Le retour de Radio-Moscou
C'était tout un monde que les radios amateurs connaissaient bien, avant la chute du Mur de Berlin. Un monde étrange, un peu désuet. Celui de Radio Moscou.
Le signal radio était souvent faible, il fallait parcourir délicatement la bande des ondes courtes pour le dénicher. Et puis soudain, on y était. Radio Moscou nous parlait. Ou Radio Tirana. La propagande soviétique, multilingue, était si caricaturale qu'elle en paraissait alors presque exotique.
Trente ans plus tard, ce monde englouti par les bouleversements de 1989 est en train de renaître.À Moscou, on s'y active beaucoup. Surtout depuis la prise de la Crimée et le début de la guerreen Ukraine. Une « guerre de l'information » est en cours. « Avec » l'Occident et « en » Occident.
Les techniques, bien sûr, ont évolué. Internet occupe désormais une place centrale. La scène médiatique, à usage politique, n'a plus vraiment de frontières. D'où la double stratégie déployée par le Kremlin : verrouiller à l'ancienne l'information sur la scène russe, et la conditionner de façon moderne dans les médias étrangers ou les médias russophones financés par Moscou.
On l'a vu sur l'Ukraine. À Moscou, le contrôle des médias est de plus en plus serré. À quelques rares exceptions près qui, dans l'espace infini de la Fédération de Russie, n'ont qu'un impact marginal. La rhétorique contre les « nazis » de Maidan tourne à plein régime depuis un an. Il est même désormais interdit de publier à Moscou des informations sur la mort de soldats russes en Ukraine.
« L'objectivité est un mythe »
Hors des frontières, la tactique varie selon les pays. Dans les pays baltes, surtout en Estonie et en Lettonie où les populations russes ou russophones sont nombreuses, la voix de Moscou est très présente. En Europe centrale, dans les Balkans, la diplomatie d'influence connaît des fortunes diverses. Efficaces en Serbie. Beaucoup moins à Prague et Bratislava, où l'on a peu apprécié un documentaire diffusé par la première chaine de TV russe défendant l'intervention soviétique lors du printemps de Prague en 1968.
Au-delà du voisinage immédiat, c'est RT, Russia Today, la chaîne russe d'info en continu, qui est principalement à l'oeuvre. En anglais, espagnol, arabe. RT Deutsch a été lancée l'an dernier. La version française est attendue cette année. Selon une étude menée par le Parlement européen, son budget aurait augmenté en 2015 de 40 %.
Sur les réseaux sociaux, la propagande glissée dans les commentaires postés sur les sites bat son plein. Le Washington Post décrivait, mardi, l'existence d'un immeuble dédié, à Saint-Pétersbourg, à cette seule activité. Plus de 400 personnes y travaillent jour et nuit.

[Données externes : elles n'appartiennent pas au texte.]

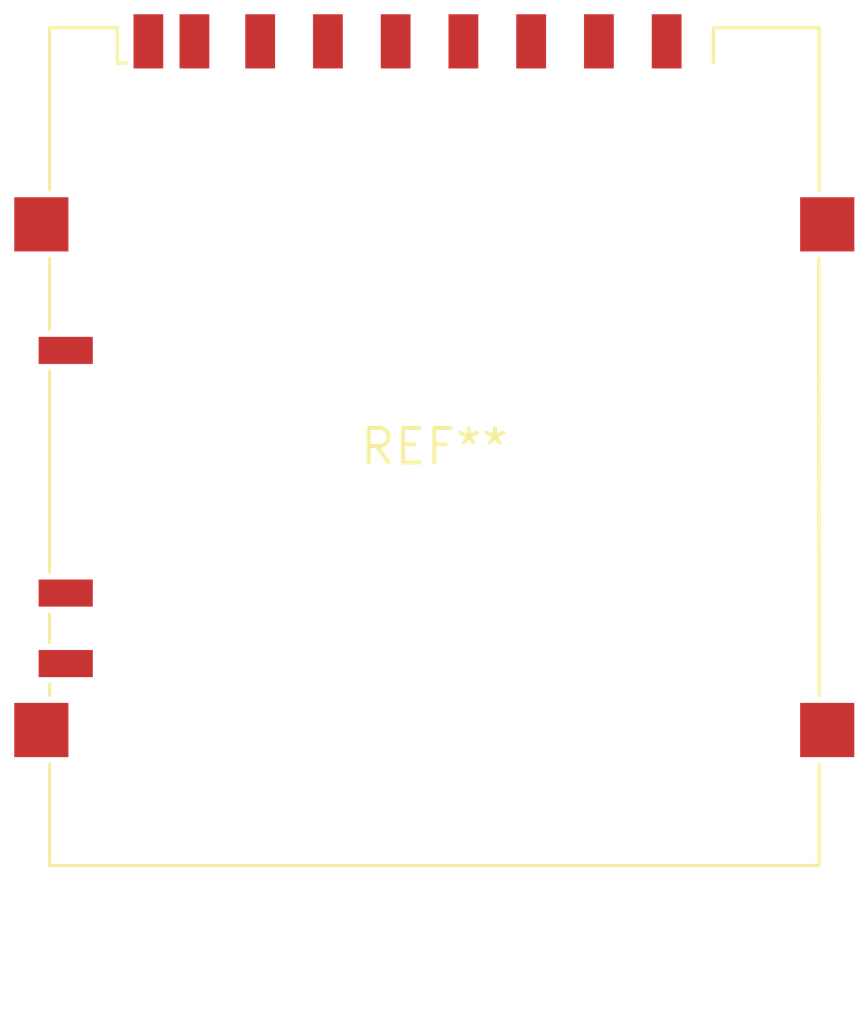
<source format=kicad_pcb>
(kicad_pcb (version 20240108) (generator pcbnew)

  (general
    (thickness 1.6)
  )

  (paper "A4")
  (layers
    (0 "F.Cu" signal)
    (31 "B.Cu" signal)
    (32 "B.Adhes" user "B.Adhesive")
    (33 "F.Adhes" user "F.Adhesive")
    (34 "B.Paste" user)
    (35 "F.Paste" user)
    (36 "B.SilkS" user "B.Silkscreen")
    (37 "F.SilkS" user "F.Silkscreen")
    (38 "B.Mask" user)
    (39 "F.Mask" user)
    (40 "Dwgs.User" user "User.Drawings")
    (41 "Cmts.User" user "User.Comments")
    (42 "Eco1.User" user "User.Eco1")
    (43 "Eco2.User" user "User.Eco2")
    (44 "Edge.Cuts" user)
    (45 "Margin" user)
    (46 "B.CrtYd" user "B.Courtyard")
    (47 "F.CrtYd" user "F.Courtyard")
    (48 "B.Fab" user)
    (49 "F.Fab" user)
    (50 "User.1" user)
    (51 "User.2" user)
    (52 "User.3" user)
    (53 "User.4" user)
    (54 "User.5" user)
    (55 "User.6" user)
    (56 "User.7" user)
    (57 "User.8" user)
    (58 "User.9" user)
  )

  (setup
    (pad_to_mask_clearance 0)
    (pcbplotparams
      (layerselection 0x00010fc_ffffffff)
      (plot_on_all_layers_selection 0x0000000_00000000)
      (disableapertmacros false)
      (usegerberextensions false)
      (usegerberattributes false)
      (usegerberadvancedattributes false)
      (creategerberjobfile false)
      (dashed_line_dash_ratio 12.000000)
      (dashed_line_gap_ratio 3.000000)
      (svgprecision 4)
      (plotframeref false)
      (viasonmask false)
      (mode 1)
      (useauxorigin false)
      (hpglpennumber 1)
      (hpglpenspeed 20)
      (hpglpendiameter 15.000000)
      (dxfpolygonmode false)
      (dxfimperialunits false)
      (dxfusepcbnewfont false)
      (psnegative false)
      (psa4output false)
      (plotreference false)
      (plotvalue false)
      (plotinvisibletext false)
      (sketchpadsonfab false)
      (subtractmaskfromsilk false)
      (outputformat 1)
      (mirror false)
      (drillshape 1)
      (scaleselection 1)
      (outputdirectory "")
    )
  )

  (net 0 "")

  (footprint "SD_Hirose_DM1AA_SF_PEJ82" (layer "F.Cu") (at 0 0))

)

</source>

Plusieurs pays d'Europe du Nord réfléchissent déjà à une riposte médiatique, pour qu'une information indépendante soit diffusée en langue russe, ce que la BBC ne fait plus. Au Kremlin, on sourit. « L'objectivité est un mythe », s'amuse Dimitri Kiselev, le monsieur Com' de Poutine. Il oublie de préciser le nombre de journalistes russes assassinés. Tout le monde espionne, conditionne, communique. Ce qui distingue la propagande, c'est le régime qui la produit.
Moscou profite en fait de l'effet d'aubaine provoqué par la bulle médiatique globalisée. Internet est un bain de jouvence pour les théories du complot. Une voix en vaut une autre. L'intox est bien habillée dans le plus pur style occidental. Et puis, Edward Snowden, l'homme par qui l'espionnage industriel de Washington a été révélé, n'a-t-il pas trouvé refuge à... Moscou ? À la guerre de l'info, tous les coups sont permis.